Es ist sicherlich nicht an der Zeit, um sich allzu viel Gedanken über ein mögliches Zukunftsproblem im Zusammenhang mit der Bewältigung der Corona-Krise zu machen. Aber die Fragestellungen könnten schneller kommen, als man jetzt glaubt. Was passiert mit den Millionen, die es bald geben wird, die geimpft sind und immunisiert: sollen diese weiter Maske tragen und die vielen Sonderregeln beachten? Wird anfangs sicherlich aus Solidarität funktionieren, aber es werden ja täglich mehr. Gar nicht zu reden von den vielen Branchen, die von dem Zusammentreffen vieler Menschen profitieren, wie Tourismus, Kultur, Festveranstalter, diese werden sicherlich die Rückkehr zur Normalität fordern. Es werden sich Gruppen bilden, aber was passiert mit den Verweigerern einer Impfung?

Viele Fragen, nicht nur für den Ethikrat.

Fazit

Die letzten Monate haben gezeigt, wie lange es dauern würde, bis eine natürliche Herdenimmunisierung dem Coronavirus den Garaus machen könnte. Vor allem in Deutschland. Selbst bei 10.000 kontrollierten Fällen pro Tag (3,6 Mio/Jahr) wären es viele Jahre, bis man eine Herdenimmunität erreicht hätte. Ein Kollaps nicht nur für die Wirtschaft und viele Branchen, sondern auch eine unerträgliche Lage für die Menschen und dem Leben in ständiger Angst.

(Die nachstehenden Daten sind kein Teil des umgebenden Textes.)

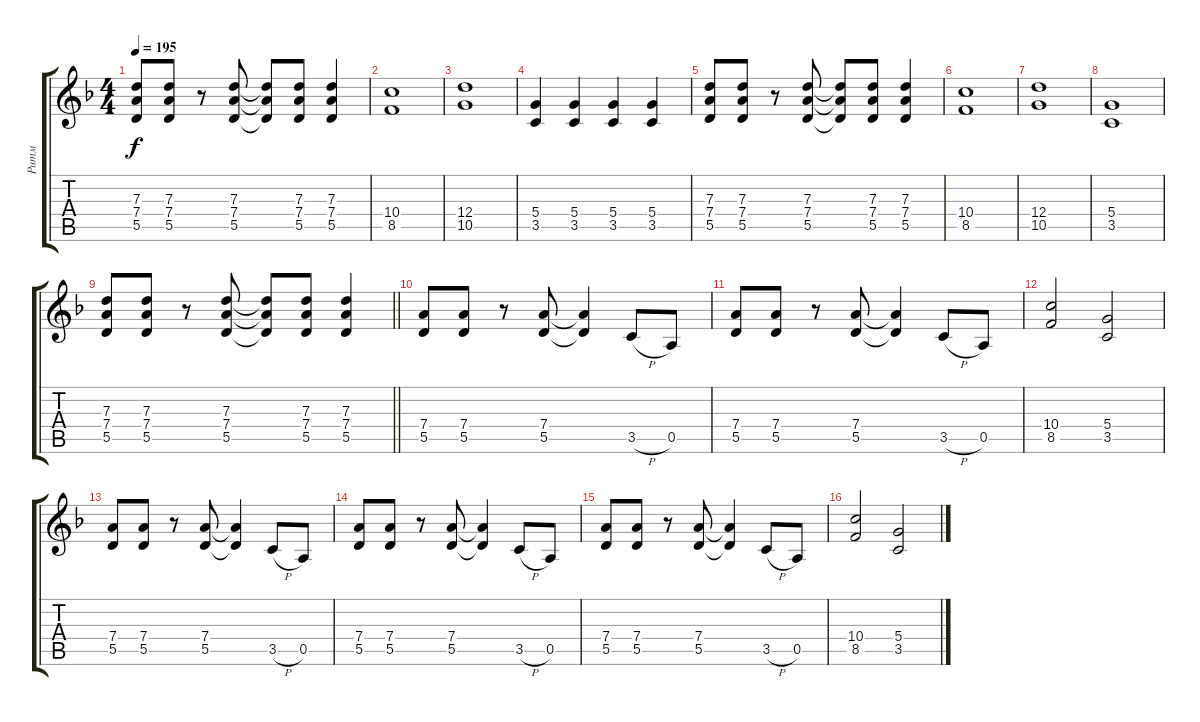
\track ("Ритм" "Ритм") {instrument distortionguitar}
\staff {score tabs}
\tuning (E4 B3 G3 D3 A2 E2) {hide}
\ts (4 4)
\tempo 195
\clef g2
\ks f
(7.3 7.4 5.5).8{dy f} (7.3 7.4 5.5).8 r.8 (7.3 7.4 5.5).8 (7.3{t} 7.4{t} 5.5{t}).8 (7.3 7.4 5.5).8 (7.3 7.4 5.5).4 |
(10.4 8.5).1 |
(12.4 10.5).1 |
(5.4 3.5).4 (5.4 3.5).4 (5.4 3.5).4 (5.4 3.5).4 |
(7.3 7.4 5.5).8 (7.3 7.4 5.5).8 r.8 (7.3 7.4 5.5).8 (7.3{t} 7.4{t} 5.5{t}).8 (7.3 7.4 5.5).8 (7.3 7.4 5.5).4 |
(10.4 8.5).1 |
(12.4 10.5).1 |
(5.4 3.5).1 |
\barLineRight lightlight
(7.3 7.4 5.5).8 (7.3 7.4 5.5).8 r.8 (7.3 7.4 5.5).8 (7.3{t} 7.4{t} 5.5{t}).8 (7.3 7.4 5.5).8 (7.3 7.4 5.5).4 |
(7.4 5.5).8 (7.4 5.5).8 r.8 (7.4 5.5).8 (7.4{t} 5.5{t}).4 3.5{h}.8 0.5.8 |
(7.4 5.5).8 (7.4 5.5).8 r.8 (7.4 5.5).8 (7.4{t} 5.5{t}).4 3.5{h}.8 0.5.8 |
(10.4 8.5).2 (5.4 3.5).2 |
(7.4 5.5).8 (7.4 5.5).8 r.8 (7.4 5.5).8 (7.4{t} 5.5{t}).4 3.5{h}.8 0.5.8 |
(7.4 5.5).8 (7.4 5.5).8 r.8 (7.4 5.5).8 (7.4{t} 5.5{t}).4 3.5{h}.8 0.5.8 |
(7.4 5.5).8 (7.4 5.5).8 r.8 (7.4 5.5).8 (7.4{t} 5.5{t}).4 3.5{h}.8 0.5.8 |
(10.4 8.5).2 (5.4 3.5).2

Es geht nicht um die Jugend – in Deutschland gibt es bereits über 21 Millionen Rentner und viele Risikogruppen unterhalb dieser Altersgruppe. Klar gibt es die berechtigten Bedenken über Nebenwirkungen, aber bei einer Impfquote von gut 50 Prozent würde man in Deutschland noch sehr lange mit SARS-CoV-2 leben müssen. Ohne wirksamen Impfstoff gegen das Coronavirus hätte aber gerade Deutschland ein längeres Problem. Es sollte sich eigentlich jeder über den medizinischen Fortschritt freuen, auf die Wirksamkeit der Impfung hoffen und sich auf eine baldige Rückkehr zu sozialen Gewohnheiten des Miteinanders innerlich einstellen. Es dürfte allerdings noch ein gerüttelt Maß an Geduld erfordern.